X_train, X_val, y_train, y_val = train_test_split(
    X_train, y_train, train_size=0.80, test_size=0.20, 
    stratify=y_train, random_state=42)

X_train.shape, X_val.shape, y_train.shape, y_val.shape

((47520, 40), (11880, 40), (47520,), (11880,))

In [0]:
num_features = ['region_code', 'district_code']
               
cat_features = ['payment_type','waterpoint_type', 'quantity', 
                'extraction_type', 'permit', 'management'] 

In [12]:
features = cat_features + num_features

X_train_subset = X_train[features]
X_val_subset = X_val[features]

encoder = ce.OneHotEncoder(use_cat_names=True)
X_train_encoded = encoder.fit_transform(X_train_subset)
X_val_encoded = encoder.transform(X_val_subset)
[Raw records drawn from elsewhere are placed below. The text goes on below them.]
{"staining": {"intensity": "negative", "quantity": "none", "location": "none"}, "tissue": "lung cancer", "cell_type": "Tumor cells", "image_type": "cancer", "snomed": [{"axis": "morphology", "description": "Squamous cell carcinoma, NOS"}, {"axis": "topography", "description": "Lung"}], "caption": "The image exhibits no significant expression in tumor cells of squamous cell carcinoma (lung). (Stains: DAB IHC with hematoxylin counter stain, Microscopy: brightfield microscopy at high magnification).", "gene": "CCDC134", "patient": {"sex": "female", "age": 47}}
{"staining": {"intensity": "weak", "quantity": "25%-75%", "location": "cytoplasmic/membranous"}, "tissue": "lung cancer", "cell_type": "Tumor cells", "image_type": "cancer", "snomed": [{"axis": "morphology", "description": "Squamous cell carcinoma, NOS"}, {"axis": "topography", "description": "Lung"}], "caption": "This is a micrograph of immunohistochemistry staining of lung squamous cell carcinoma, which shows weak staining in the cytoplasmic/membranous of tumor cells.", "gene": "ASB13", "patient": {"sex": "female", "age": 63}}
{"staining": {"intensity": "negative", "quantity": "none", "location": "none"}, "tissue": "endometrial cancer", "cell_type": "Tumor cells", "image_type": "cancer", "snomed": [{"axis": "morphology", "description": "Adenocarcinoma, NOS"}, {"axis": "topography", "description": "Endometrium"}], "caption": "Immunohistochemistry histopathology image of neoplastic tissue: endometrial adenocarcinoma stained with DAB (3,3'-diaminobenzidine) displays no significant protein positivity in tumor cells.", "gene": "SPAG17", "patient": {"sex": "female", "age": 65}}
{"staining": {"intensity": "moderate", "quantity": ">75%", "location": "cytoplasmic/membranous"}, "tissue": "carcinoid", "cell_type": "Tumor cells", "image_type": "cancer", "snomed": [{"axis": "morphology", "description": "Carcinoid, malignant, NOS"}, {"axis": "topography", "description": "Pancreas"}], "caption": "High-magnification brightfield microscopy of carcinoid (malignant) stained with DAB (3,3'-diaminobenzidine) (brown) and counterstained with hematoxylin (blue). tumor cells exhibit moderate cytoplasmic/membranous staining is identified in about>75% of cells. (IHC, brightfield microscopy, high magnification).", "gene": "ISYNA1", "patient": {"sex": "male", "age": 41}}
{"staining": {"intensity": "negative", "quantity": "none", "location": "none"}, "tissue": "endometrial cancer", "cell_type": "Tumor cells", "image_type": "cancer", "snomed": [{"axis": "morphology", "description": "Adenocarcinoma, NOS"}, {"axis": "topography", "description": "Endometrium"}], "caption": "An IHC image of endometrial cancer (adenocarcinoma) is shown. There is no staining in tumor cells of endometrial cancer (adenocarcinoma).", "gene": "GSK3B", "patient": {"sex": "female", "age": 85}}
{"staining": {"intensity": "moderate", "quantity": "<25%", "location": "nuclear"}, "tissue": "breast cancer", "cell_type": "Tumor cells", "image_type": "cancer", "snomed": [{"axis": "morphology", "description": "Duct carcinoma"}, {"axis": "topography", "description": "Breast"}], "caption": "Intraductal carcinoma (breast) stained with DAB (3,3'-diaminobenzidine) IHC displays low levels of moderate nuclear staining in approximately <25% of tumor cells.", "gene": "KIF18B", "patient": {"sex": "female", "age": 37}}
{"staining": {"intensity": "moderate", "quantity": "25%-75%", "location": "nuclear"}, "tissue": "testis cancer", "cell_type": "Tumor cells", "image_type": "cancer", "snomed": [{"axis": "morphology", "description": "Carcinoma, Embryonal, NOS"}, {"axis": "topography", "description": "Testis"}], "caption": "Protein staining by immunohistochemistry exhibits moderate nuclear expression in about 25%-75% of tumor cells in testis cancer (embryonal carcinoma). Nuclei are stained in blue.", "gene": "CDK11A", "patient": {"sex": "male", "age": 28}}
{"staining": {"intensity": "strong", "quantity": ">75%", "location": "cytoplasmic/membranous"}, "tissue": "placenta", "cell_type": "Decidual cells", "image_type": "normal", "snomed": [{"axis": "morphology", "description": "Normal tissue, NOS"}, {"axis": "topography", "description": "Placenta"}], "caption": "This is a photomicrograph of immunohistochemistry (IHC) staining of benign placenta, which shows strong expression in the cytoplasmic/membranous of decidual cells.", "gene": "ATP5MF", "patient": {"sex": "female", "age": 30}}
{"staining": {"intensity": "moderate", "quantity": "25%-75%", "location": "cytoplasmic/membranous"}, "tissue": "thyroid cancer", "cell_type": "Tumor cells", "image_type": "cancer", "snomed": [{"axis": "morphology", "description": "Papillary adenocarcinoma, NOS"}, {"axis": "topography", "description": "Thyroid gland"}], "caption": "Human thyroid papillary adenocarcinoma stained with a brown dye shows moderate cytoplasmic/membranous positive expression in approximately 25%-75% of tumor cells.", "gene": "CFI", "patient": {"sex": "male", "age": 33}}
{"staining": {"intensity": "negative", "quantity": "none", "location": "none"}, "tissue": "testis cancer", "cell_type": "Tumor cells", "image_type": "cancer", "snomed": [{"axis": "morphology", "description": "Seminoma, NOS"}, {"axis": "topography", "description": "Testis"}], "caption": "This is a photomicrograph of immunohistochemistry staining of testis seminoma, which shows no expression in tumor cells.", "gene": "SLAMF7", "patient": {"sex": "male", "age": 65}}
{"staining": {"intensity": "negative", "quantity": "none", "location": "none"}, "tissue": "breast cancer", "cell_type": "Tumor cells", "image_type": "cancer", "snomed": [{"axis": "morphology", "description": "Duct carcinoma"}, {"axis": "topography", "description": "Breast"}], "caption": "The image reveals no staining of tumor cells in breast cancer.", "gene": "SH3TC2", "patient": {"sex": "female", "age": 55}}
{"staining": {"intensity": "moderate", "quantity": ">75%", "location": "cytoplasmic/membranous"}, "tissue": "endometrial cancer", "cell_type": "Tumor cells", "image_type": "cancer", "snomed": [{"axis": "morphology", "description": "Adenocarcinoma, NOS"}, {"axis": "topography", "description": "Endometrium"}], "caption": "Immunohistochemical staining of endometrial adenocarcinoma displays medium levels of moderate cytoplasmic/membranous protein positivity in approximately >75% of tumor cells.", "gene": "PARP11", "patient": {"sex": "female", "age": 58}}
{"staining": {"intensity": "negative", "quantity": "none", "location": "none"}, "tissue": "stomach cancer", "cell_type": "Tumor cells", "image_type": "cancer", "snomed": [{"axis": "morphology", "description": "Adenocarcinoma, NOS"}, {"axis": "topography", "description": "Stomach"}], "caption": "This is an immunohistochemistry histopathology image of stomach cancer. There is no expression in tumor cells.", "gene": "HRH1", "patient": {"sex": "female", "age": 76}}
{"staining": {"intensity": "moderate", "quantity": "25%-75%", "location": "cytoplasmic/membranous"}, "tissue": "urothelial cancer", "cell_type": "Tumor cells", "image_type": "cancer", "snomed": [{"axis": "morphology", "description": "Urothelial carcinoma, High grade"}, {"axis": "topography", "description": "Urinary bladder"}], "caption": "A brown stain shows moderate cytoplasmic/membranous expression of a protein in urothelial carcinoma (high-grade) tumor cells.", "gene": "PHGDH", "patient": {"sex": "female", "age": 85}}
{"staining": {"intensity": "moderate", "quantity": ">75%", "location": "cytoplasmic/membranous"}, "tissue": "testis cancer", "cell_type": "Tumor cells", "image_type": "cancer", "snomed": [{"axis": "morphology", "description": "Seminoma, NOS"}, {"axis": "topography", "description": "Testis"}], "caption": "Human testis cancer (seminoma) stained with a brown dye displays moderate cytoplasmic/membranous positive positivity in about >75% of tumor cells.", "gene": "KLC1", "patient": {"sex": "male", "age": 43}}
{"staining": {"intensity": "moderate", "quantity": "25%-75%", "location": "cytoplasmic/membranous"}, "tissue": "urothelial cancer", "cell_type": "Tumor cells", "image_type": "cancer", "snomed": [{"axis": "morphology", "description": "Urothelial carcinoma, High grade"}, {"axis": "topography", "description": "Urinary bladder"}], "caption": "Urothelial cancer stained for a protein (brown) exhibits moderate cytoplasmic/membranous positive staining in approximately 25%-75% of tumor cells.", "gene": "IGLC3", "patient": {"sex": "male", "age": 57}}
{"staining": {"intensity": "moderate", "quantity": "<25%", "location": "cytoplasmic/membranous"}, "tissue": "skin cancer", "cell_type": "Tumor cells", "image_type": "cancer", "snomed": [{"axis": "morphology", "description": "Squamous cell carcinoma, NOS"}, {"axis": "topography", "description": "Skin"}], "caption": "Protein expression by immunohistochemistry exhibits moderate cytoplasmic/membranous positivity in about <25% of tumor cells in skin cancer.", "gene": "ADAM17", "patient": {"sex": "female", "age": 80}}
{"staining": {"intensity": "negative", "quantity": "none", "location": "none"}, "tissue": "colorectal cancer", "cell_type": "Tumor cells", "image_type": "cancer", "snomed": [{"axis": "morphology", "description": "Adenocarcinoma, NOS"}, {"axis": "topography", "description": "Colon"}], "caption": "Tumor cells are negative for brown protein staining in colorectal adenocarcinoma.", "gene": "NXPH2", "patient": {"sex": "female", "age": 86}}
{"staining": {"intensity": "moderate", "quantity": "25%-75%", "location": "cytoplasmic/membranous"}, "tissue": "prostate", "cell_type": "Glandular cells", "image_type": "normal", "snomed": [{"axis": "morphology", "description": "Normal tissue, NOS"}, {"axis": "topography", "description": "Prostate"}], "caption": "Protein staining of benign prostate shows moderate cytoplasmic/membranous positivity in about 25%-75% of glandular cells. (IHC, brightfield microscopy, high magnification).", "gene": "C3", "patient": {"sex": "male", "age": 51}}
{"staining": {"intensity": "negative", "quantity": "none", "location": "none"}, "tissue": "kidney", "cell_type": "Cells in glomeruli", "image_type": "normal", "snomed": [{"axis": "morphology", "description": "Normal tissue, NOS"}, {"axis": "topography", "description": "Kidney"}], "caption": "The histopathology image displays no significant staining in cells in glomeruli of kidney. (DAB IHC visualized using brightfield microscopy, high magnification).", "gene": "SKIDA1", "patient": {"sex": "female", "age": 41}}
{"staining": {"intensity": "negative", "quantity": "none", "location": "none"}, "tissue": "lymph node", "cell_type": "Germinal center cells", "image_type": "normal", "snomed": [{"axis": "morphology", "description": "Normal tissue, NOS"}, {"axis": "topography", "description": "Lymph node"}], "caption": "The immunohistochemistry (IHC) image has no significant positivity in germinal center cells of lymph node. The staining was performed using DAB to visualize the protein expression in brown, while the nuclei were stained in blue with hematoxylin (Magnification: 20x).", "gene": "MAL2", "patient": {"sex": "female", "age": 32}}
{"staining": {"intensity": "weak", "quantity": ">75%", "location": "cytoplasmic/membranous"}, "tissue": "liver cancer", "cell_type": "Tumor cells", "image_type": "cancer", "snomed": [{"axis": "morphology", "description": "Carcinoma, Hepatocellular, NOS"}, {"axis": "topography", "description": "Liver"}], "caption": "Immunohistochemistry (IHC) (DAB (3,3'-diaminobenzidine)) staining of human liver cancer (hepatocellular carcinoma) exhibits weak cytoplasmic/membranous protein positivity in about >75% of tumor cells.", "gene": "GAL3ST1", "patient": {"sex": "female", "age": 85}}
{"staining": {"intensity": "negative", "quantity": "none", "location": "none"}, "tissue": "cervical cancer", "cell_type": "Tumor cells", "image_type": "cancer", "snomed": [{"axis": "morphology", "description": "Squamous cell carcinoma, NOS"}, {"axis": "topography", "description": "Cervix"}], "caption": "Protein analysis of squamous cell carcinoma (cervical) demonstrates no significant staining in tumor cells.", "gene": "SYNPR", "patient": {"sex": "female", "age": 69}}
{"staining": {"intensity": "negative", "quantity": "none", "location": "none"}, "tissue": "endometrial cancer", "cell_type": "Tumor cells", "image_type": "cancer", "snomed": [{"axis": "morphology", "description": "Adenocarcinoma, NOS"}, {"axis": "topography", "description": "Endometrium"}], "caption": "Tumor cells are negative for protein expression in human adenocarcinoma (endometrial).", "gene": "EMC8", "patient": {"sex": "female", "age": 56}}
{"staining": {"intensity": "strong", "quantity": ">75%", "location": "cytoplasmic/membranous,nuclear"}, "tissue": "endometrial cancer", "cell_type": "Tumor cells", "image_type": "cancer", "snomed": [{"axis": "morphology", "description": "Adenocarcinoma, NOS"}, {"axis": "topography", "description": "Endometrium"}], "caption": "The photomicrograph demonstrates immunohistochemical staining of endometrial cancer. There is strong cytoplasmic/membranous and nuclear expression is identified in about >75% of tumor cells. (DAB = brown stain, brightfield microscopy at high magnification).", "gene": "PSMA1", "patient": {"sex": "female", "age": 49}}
dt = DecisionTreeClassifier(random_state=42, max_depth=15)
dt.fit(X_train_encoded, y_train)
print('Decision Tree')
print('Train Accuracy', dt.score(X_train_encoded, y_train))
print('Validation Accuracy', dt.score(X_val_encoded, y_val))

Decision Tree
Train Accuracy 0.7805555555555556
Validation Accuracy 0.7566498316498317


In [0]:
X_test_subset = test_feat[features]
X_test_encoded = encoder.transform(X_test_subset)


In [0]:
sumbission_sample_file = 'sample_submission.csv'
sample_submission = pd.read_csv(sumbission_sample_file)

In [0]:
y_pred = dt.predict(X_test_encoded)
submission = sample_submission.copy()
submission['status_group'] = y_pred
submission.to_csv('kel-submission-03.csv', index=False)

In [18]:
!head kel-submission-03.csv

id,status_group
50785,non functional
51630,functional
17168,functional
45559,non functional
49871,functional
52449,functional
24806,functional
28965,non functional
36301,non functional


In [0]:
from google.colab import files
files.download('kel-submission-03.csv')

# Assignment
- Start a clean notebook, or continue with yesterday's assignment notebook.
- Continue to participate in our Kaggle competition with the Tanzania Waterpumps data. 
- Do more exploratory data analysis, data cleaning, feature engineering, and feature selection.
- Try a Decision Tree Classifier. 
- Submit new predictions.
- Commit your notebook to your fork of the GitHub repo.

## Stretch Goals
- Create visualizations and share on Slack.
- Read more about decision trees and tree ensembles. You can start with the links at the top of this notebook.
- Try [scikit-learn pipelines](https://scikit-learn.org/stable/modules/compose.html):

> Pipeline can be used to chain multiple estimators into one. This is useful as there is often a fixed sequence of steps in processing the data, for example feature selection, normalization and classification. Pipeline serves multiple purposes here:

> - **Convenience and encapsulation.** You only have to call fit and predict once on your data to fit a whole sequence of estimators.
> - **Joint parameter selection.** You can grid search over parameters of all estimators in the pipeline at once.
> - **Safety.** Pipelines help avoid leaking statistics from your test data into the trained model in cross-validation, by ensuring that the same samples are used to train the transformers and predictors.